[Records from a data source]
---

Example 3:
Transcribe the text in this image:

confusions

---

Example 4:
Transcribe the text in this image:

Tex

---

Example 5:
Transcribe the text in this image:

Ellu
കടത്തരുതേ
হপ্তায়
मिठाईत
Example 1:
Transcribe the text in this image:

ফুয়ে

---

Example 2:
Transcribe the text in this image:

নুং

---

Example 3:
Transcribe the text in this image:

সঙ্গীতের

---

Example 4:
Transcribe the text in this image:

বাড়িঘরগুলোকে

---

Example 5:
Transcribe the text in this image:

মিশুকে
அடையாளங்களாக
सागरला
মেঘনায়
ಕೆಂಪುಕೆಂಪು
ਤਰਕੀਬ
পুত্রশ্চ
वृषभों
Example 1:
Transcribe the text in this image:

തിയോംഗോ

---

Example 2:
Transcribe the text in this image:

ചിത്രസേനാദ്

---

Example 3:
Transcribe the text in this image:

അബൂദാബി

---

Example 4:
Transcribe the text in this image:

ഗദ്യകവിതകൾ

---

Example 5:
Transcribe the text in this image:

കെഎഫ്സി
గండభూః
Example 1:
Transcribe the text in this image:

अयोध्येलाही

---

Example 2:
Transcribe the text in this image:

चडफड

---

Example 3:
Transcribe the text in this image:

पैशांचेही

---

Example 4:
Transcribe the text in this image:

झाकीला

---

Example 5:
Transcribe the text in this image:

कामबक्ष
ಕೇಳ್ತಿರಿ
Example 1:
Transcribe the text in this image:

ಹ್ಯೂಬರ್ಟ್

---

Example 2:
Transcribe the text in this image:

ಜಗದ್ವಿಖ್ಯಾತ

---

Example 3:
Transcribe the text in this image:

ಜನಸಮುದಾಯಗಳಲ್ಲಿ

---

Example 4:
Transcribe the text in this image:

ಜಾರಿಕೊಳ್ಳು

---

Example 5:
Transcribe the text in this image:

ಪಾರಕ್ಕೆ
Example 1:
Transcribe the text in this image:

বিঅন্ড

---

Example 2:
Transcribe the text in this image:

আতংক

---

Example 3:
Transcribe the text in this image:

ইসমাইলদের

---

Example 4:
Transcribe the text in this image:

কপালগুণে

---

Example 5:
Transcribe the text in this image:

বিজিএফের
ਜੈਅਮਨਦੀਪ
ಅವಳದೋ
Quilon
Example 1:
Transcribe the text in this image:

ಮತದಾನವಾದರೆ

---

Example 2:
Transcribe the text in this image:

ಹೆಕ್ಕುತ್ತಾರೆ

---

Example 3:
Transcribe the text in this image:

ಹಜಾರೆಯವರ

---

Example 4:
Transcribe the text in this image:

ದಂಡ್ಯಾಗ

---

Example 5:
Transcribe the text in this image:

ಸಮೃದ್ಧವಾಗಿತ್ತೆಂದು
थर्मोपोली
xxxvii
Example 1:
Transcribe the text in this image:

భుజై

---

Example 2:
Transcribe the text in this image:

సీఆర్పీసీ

▶ **Exercise objective**
All records shown above are to be output exactly.

▶ **Answer to this task**
---

Example 3:
Transcribe the text in this image:

confusions

---

Example 4:
Transcribe the text in this image:

Tex

---

Example 5:
Transcribe the text in this image:

Ellu
കടത്തരുതേ
হপ্তায়
मिठाईत
Example 1:
Transcribe the text in this image:

ফুয়ে

---

Example 2:
Transcribe the text in this image:

নুং

---

Example 3:
Transcribe the text in this image:

সঙ্গীতের

---

Example 4:
Transcribe the text in this image:

বাড়িঘরগুলোকে

---

Example 5:
Transcribe the text in this image:

মিশুকে
அடையாளங்களாக
सागरला
মেঘনায়
ಕೆಂಪುಕೆಂಪು
ਤਰਕੀਬ
পুত্রশ্চ
वृषभों
Example 1:
Transcribe the text in this image:

തിയോംഗോ

---

Example 2:
Transcribe the text in this image:

ചിത്രസേനാദ്

---

Example 3:
Transcribe the text in this image:

അബൂദാബി

---

Example 4:
Transcribe the text in this image:

ഗദ്യകവിതകൾ

---

Example 5:
Transcribe the text in this image:

കെഎഫ്സി
గండభూః
Example 1:
Transcribe the text in this image:

अयोध्येलाही

---

Example 2:
Transcribe the text in this image:

चडफड

---

Example 3:
Transcribe the text in this image:

पैशांचेही

---

Example 4:
Transcribe the text in this image:

झाकीला

---

Example 5:
Transcribe the text in this image:

कामबक्ष
ಕೇಳ್ತಿರಿ
Example 1:
Transcribe the text in this image:

ಹ್ಯೂಬರ್ಟ್

---

Example 2:
Transcribe the text in this image:

ಜಗದ್ವಿಖ್ಯಾತ

---

Example 3:
Transcribe the text in this image:

ಜನಸಮುದಾಯಗಳಲ್ಲಿ

---

Example 4:
Transcribe the text in this image:

ಜಾರಿಕೊಳ್ಳು

---

Example 5:
Transcribe the text in this image:

ಪಾರಕ್ಕೆ
Example 1:
Transcribe the text in this image:

বিঅন্ড

---

Example 2:
Transcribe the text in this image:

আতংক

---

Example 3:
Transcribe the text in this image:

ইসমাইলদের

---

Example 4:
Transcribe the text in this image:

কপালগুণে

---

Example 5:
Transcribe the text in this image:

বিজিএফের
ਜੈਅਮਨਦੀਪ
ಅವಳದೋ
Quilon
Example 1:
Transcribe the text in this image:

ಮತದಾನವಾದರೆ

---

Example 2:
Transcribe the text in this image:

ಹೆಕ್ಕುತ್ತಾರೆ

---

Example 3:
Transcribe the text in this image:

ಹಜಾರೆಯವರ

---

Example 4:
Transcribe the text in this image:

ದಂಡ್ಯಾಗ

---

Example 5:
Transcribe the text in this image:

ಸಮೃದ್ಧವಾಗಿತ್ತೆಂದು
थर्मोपोली
xxxvii
Example 1:
Transcribe the text in this image:

భుజై

---

Example 2:
Transcribe the text in this image:

సీఆర్పీసీ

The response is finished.